The Apple Store comes into view just as my cell phone rings and Harvey announces that he is has arrived inside the mall and is making his way towards me.

At 6:10 in the morning there is a long line outside the store. A bossy, irritating Apple employee is distributing numbers. He announces that the store has had a shipment today of 35 iPad 2s. We are number 51. So two and a half hours before the store opens it is already sold out. One would-be customer loudly yells, “I’ve been in line since 3:30 this morning.” Apple man, enjoying this opportunity to feel mighty and omnipotent, puffs himself up like a frog, and says in a haughty tone “Too bad, but we can’t sell  what we don’t have. Maybe we’ll have more tomorrow.” We are frustrated, angry and incredulous at this outcome. The rage I feel is hard to control. But there’s no point in confronting Mr. Important Person. It would just give him another power boost.

We’ll go home and order the iPad 2 on line.

“Where did you park the car?” I ask as we exit the mall.

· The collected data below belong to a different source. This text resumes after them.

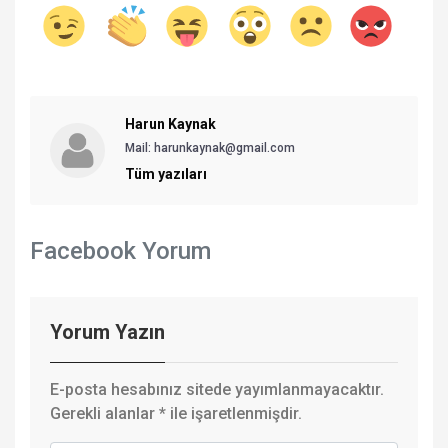
Harun Kaynak
Mail:
harunkaynak@gmail.com
Tüm yazıları
Facebook Yorum
Yorum Yazın
E-posta hesabınız sitede yayımlanmayacaktır.
Gerekli alanlar
*
ile işaretlenmişdir.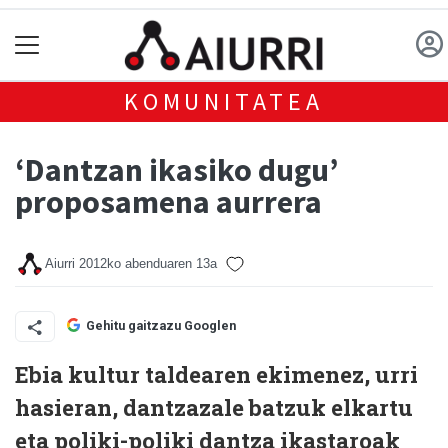
KOMUNITATEA
‘Dantzan ikasiko dugu’
proposamena aurrera
Aiurri
2012ko abenduaren 13a
Gehitu gaitzazu Googlen
Ebia kultur taldearen ekimenez, urri
hasieran, dantzazale batzuk elkartu
eta poliki-poliki dantza ikastaroak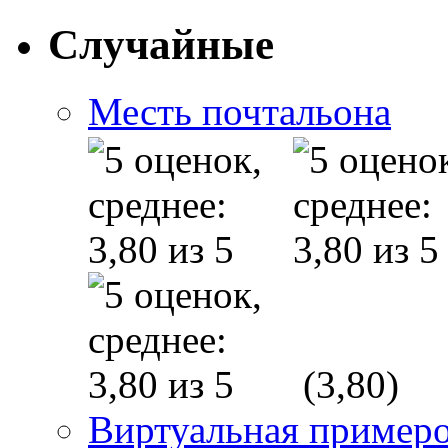
Случайные
Месть почтальона
(3,80)
Виртуальная пример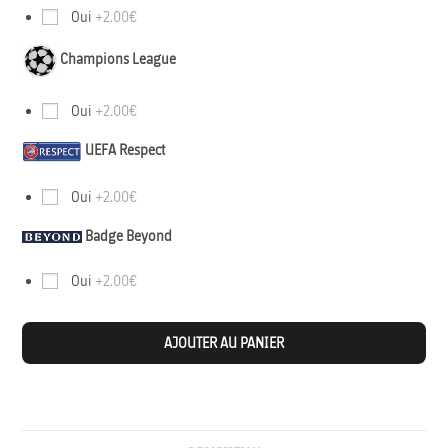
Oui
+2.00€
Champions League
Oui
+2.00€
UEFA Respect
Oui
+2.00€
Badge Beyond
Oui
+2.00€
AJOUTER AU PANIER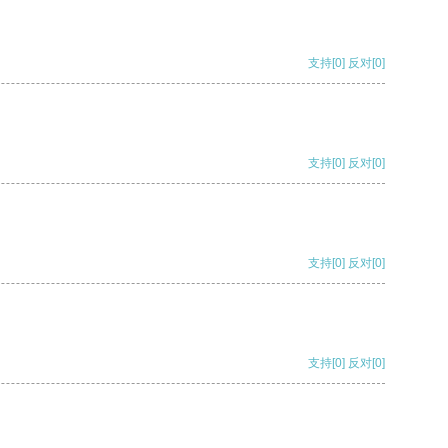
支持
[0]
反对
[0]
支持
[0]
反对
[0]
支持
[0]
反对
[0]
支持
[0]
反对
[0]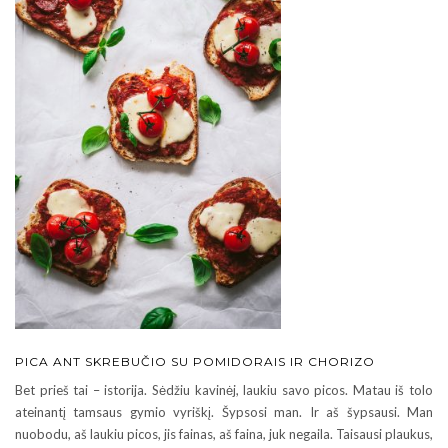
PICA ANT SKREBUČIO SU POMIDORAIS IR CHORIZO
Bet prieš tai – istorija. Sėdžiu kavinėj, laukiu savo picos. Matau iš tolo
ateinantį tamsaus gymio vyriškį. Šypsosi man. Ir aš šypsausi. Man
nuobodu, aš laukiu picos, jis fainas, aš faina, juk negaila. Taisausi plaukus,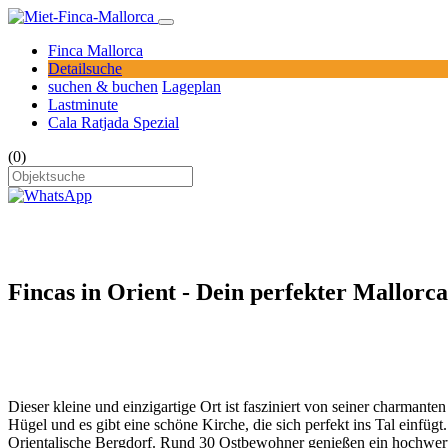
Finca Mallorca
Detailsuche
suchen & buchen
Lageplan
Lastminute
Cala Ratjada Spezial
(0)
Fincas in Orient - Dein perfekter Mallorc
Dieser kleine und einzigartige Ort ist fasziniert von seiner charman
Hügel und es gibt eine schöne Kirche, die sich perfekt ins Tal einf
Orientalische Bergdorf. Rund 30 Ostbewohner genießen ein hochwerti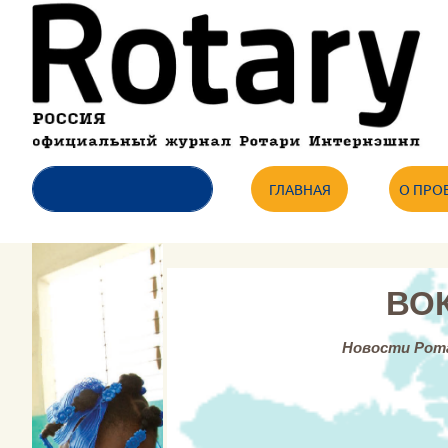
ГЛАВНАЯ
О ПРО
ВО
Новости Рота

“In the inside lot next to Saks,” he says forlornly.

We go upstairs, find Saks, exit the mall and find …nothing.  No car. “But I know I parked it here,” he says.

We head back inside to the security office, where the whole sad story is told to the  Schwartzeneger body double man on duty. “Sure, we’ll find your car for you.” I feel safe already. This strong giant looks as if he can do anything. But then he calls inside and says, “Carolina, these folks lost their car.” Carolina struts out, about one eighth the size of Schwartzenager-body-double-strong-giant security guard. They say size doesn’t matter and hopefully that is true. She starts asking questions. “What’s the license number?”


“OK: what color is the car?”

“Blue” we say together. At least we remember something!

We walk as she chirps questions and comments. We are suddenly enervated from sleep deprivation, breakfast deprivation and ipad 2 deprivation. Not a drop of coffee, tea or Red Bull has passed our lips today.

Carolina finds the car and we escape to our warm, welcoming house.

We order the ipad 2 on line knowing that the wait will be six weeks. But we can sleep normal hours, enjoy sane quiet breakfasts at home, and share our soon to end morning ritual of leisurely reading the paper. Will we miss the sharing of sections that is our ritual now? Once the iPad 2 is here we will read the news on “the gadget.”

I look forward to eliminating the annoying task of tying and recycling newspapers.

If this works out we might find that, as with our cars, we are a two ipad 2 family.